▶ WORK ITEM
Every record needs to be set down again without a single difference.

▶ RECORDS SUPPLIED
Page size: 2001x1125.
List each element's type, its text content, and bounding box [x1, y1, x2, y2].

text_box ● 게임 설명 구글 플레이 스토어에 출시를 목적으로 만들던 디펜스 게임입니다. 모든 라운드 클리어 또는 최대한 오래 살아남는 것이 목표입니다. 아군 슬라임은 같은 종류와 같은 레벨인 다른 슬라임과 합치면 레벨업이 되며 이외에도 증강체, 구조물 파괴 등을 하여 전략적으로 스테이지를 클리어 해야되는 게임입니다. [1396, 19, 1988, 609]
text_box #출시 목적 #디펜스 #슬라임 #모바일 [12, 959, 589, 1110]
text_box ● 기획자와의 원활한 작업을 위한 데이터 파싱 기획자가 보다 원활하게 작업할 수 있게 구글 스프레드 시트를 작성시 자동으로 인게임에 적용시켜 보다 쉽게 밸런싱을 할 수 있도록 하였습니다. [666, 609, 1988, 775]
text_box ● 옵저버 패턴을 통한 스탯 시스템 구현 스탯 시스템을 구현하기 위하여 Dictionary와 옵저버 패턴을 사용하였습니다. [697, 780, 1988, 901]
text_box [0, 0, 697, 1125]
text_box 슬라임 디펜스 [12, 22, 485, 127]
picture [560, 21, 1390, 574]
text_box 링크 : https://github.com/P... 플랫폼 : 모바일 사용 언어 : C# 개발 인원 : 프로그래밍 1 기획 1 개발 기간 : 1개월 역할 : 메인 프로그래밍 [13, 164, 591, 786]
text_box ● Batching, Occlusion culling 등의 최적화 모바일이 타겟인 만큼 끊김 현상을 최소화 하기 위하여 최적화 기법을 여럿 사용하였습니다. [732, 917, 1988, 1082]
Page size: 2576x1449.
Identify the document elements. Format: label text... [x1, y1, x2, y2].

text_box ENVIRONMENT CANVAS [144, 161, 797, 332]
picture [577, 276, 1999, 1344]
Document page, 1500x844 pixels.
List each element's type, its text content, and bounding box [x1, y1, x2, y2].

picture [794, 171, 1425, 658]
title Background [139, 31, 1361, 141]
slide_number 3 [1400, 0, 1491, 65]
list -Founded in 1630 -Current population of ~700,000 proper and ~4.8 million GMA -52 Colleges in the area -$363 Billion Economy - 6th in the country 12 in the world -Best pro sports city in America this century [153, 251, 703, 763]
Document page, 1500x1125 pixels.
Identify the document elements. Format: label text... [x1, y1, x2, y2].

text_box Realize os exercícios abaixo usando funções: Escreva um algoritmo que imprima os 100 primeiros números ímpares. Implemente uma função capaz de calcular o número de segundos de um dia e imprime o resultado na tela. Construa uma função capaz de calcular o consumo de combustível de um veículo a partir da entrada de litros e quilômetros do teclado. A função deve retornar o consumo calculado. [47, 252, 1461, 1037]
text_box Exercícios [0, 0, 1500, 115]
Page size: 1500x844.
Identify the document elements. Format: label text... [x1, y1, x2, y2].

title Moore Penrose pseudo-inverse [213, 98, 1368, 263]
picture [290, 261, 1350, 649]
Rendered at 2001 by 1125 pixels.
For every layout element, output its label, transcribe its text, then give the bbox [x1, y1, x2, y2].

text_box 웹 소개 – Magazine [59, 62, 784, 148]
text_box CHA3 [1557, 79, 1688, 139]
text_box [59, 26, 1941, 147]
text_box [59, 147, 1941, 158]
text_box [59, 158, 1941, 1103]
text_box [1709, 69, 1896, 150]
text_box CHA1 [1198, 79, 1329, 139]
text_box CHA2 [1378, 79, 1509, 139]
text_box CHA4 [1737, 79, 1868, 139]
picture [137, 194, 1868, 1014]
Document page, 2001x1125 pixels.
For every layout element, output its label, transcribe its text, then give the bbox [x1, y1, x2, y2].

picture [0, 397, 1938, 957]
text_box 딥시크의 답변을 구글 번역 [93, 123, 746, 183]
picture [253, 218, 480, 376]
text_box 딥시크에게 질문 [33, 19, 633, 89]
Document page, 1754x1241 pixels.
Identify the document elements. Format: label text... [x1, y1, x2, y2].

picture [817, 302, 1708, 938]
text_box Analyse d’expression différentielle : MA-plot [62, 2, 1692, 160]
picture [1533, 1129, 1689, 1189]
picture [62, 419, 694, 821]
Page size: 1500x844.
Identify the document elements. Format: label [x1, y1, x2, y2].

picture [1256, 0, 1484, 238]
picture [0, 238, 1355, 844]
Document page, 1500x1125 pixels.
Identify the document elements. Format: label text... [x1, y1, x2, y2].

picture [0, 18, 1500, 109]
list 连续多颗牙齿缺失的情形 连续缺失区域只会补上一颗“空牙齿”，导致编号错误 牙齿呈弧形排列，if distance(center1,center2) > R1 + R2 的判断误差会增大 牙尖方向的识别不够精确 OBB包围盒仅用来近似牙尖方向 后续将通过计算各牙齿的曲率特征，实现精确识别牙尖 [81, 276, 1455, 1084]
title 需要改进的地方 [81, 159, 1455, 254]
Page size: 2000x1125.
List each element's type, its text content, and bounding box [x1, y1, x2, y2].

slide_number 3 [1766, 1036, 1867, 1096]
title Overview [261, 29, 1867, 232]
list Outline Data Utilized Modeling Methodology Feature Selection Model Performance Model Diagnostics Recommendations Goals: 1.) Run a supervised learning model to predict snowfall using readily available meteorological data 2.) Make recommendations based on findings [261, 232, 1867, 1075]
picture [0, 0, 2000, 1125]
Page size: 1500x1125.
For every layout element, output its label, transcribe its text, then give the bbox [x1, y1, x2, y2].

▶ FINISHED TASK
Page size: 2001x1125.
List each element's type, its text content, and bounding box [x1, y1, x2, y2].

text_box ● 게임 설명 구글 플레이 스토어에 출시를 목적으로 만들던 디펜스 게임입니다. 모든 라운드 클리어 또는 최대한 오래 살아남는 것이 목표입니다. 아군 슬라임은 같은 종류와 같은 레벨인 다른 슬라임과 합치면 레벨업이 되며 이외에도 증강체, 구조물 파괴 등을 하여 전략적으로 스테이지를 클리어 해야되는 게임입니다. [1396, 19, 1988, 609]
text_box #출시 목적 #디펜스 #슬라임 #모바일 [12, 959, 589, 1110]
text_box ● 기획자와의 원활한 작업을 위한 데이터 파싱 기획자가 보다 원활하게 작업할 수 있게 구글 스프레드 시트를 작성시 자동으로 인게임에 적용시켜 보다 쉽게 밸런싱을 할 수 있도록 하였습니다. [666, 609, 1988, 775]
text_box ● 옵저버 패턴을 통한 스탯 시스템 구현 스탯 시스템을 구현하기 위하여 Dictionary와 옵저버 패턴을 사용하였습니다. [697, 780, 1988, 901]
text_box [0, 0, 697, 1125]
text_box 슬라임 디펜스 [12, 22, 485, 127]
picture [560, 21, 1390, 574]
text_box 링크 : https://github.com/P... 플랫폼 : 모바일 사용 언어 : C# 개발 인원 : 프로그래밍 1 기획 1 개발 기간 : 1개월 역할 : 메인 프로그래밍 [13, 164, 591, 786]
text_box ● Batching, Occlusion culling 등의 최적화 모바일이 타겟인 만큼 끊김 현상을 최소화 하기 위하여 최적화 기법을 여럿 사용하였습니다. [732, 917, 1988, 1082]
Page size: 2576x1449.
Identify the document elements. Format: label text... [x1, y1, x2, y2].

text_box ENVIRONMENT CANVAS [144, 161, 797, 332]
picture [577, 276, 1999, 1344]
Document page, 1500x844 pixels.
List each element's type, its text content, and bounding box [x1, y1, x2, y2].

picture [794, 171, 1425, 658]
title Background [139, 31, 1361, 141]
slide_number 3 [1400, 0, 1491, 65]
list -Founded in 1630 -Current population of ~700,000 proper and ~4.8 million GMA -52 Colleges in the area -$363 Billion Economy - 6th in the country 12 in the world -Best pro sports city in America this century [153, 251, 703, 763]
Document page, 1500x1125 pixels.
Identify the document elements. Format: label text... [x1, y1, x2, y2].

text_box Realize os exercícios abaixo usando funções: Escreva um algoritmo que imprima os 100 primeiros números ímpares. Implemente uma função capaz de calcular o número de segundos de um dia e imprime o resultado na tela. Construa uma função capaz de calcular o consumo de combustível de um veículo a partir da entrada de litros e quilômetros do teclado. A função deve retornar o consumo calculado. [47, 252, 1461, 1037]
text_box Exercícios [0, 0, 1500, 115]
Page size: 1500x844.
Identify the document elements. Format: label text... [x1, y1, x2, y2].

title Moore Penrose pseudo-inverse [213, 98, 1368, 263]
picture [290, 261, 1350, 649]
Rendered at 2001 by 1125 pixels.
For every layout element, output its label, transcribe its text, then give the bbox [x1, y1, x2, y2].

text_box 웹 소개 – Magazine [59, 62, 784, 148]
text_box CHA3 [1557, 79, 1688, 139]
text_box [59, 26, 1941, 147]
text_box [59, 147, 1941, 158]
text_box [59, 158, 1941, 1103]
text_box [1709, 69, 1896, 150]
text_box CHA1 [1198, 79, 1329, 139]
text_box CHA2 [1378, 79, 1509, 139]
text_box CHA4 [1737, 79, 1868, 139]
picture [137, 194, 1868, 1014]
Document page, 2001x1125 pixels.
For every layout element, output its label, transcribe its text, then give the bbox [x1, y1, x2, y2].

picture [0, 397, 1938, 957]
text_box 딥시크의 답변을 구글 번역 [93, 123, 746, 183]
picture [253, 218, 480, 376]
text_box 딥시크에게 질문 [33, 19, 633, 89]
Document page, 1754x1241 pixels.
Identify the document elements. Format: label text... [x1, y1, x2, y2].

picture [817, 302, 1708, 938]
text_box Analyse d’expression différentielle : MA-plot [62, 2, 1692, 160]
picture [1533, 1129, 1689, 1189]
picture [62, 419, 694, 821]
Page size: 1500x844.
Identify the document elements. Format: label [x1, y1, x2, y2].

picture [1256, 0, 1484, 238]
picture [0, 238, 1355, 844]
Document page, 1500x1125 pixels.
Identify the document elements. Format: label text... [x1, y1, x2, y2].

picture [0, 18, 1500, 109]
list 连续多颗牙齿缺失的情形 连续缺失区域只会补上一颗“空牙齿”，导致编号错误 牙齿呈弧形排列，if distance(center1,center2) > R1 + R2 的判断误差会增大 牙尖方向的识别不够精确 OBB包围盒仅用来近似牙尖方向 后续将通过计算各牙齿的曲率特征，实现精确识别牙尖 [81, 276, 1455, 1084]
title 需要改进的地方 [81, 159, 1455, 254]
Page size: 2000x1125.
List each element's type, its text content, and bounding box [x1, y1, x2, y2].

slide_number 3 [1766, 1036, 1867, 1096]
title Overview [261, 29, 1867, 232]
list Outline Data Utilized Modeling Methodology Feature Selection Model Performance Model Diagnostics Recommendations Goals: 1.) Run a supervised learning model to predict snowfall using readily available meteorological data 2.) Make recommendations based on findings [261, 232, 1867, 1075]
picture [0, 0, 2000, 1125]
Page size: 1500x1125.
For every layout element, output its label, transcribe its text, then give the bbox [x1, y1, x2, y2].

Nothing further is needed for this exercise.